In Italia, inoltre, manca di capire a chi dovrebbe spettare la regolamentazione di questo settore perché è necessario che ci siano degli enti regolatori che diano le regole per studiare, sviluppare ed eventualmente approvare, prescrivere e far rimborsare queste terapie. In Italia non è chiaro capire se questi temi siano appannaggio del Ministero della Sanità, di chi si occupa in particolare della regolamentazione dei dispositivi medici o se è responsabilità dell’Aifa.
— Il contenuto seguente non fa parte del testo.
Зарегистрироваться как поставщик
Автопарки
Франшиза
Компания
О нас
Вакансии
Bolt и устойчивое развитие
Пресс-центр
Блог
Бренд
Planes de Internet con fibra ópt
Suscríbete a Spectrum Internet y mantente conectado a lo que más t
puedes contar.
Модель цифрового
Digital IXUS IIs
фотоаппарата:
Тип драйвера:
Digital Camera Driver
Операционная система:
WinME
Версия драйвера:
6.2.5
Questo vuoto frena, di conseguenza, lo sviluppo e la produzione e la messa sul mercato”.
Le terapie digitali sono adatte a tutti?
“Se ci si pone una questione di digital divide no, tutt’altro – conclude il ricercatore -. Per determinate patologie, ad esempio, questi strumenti andrebbero a migliorare l’aderenza terapeutica. Soprattutto in contesti dove alcuni servizi sono disponibili solo in presenza e il territorio non ha una rete capillare di presidi. Anche nella fascia di popolazione anziana, inoltre, è stato studiato come lo strumento digitale sia stato per alcune terapie più utile. Le terapie digitali potrebbero rappresentare per il nostro Paese una opportunità a favore dell’efficienza e della sostenibilità del Servizio Sanitario Nazionale”.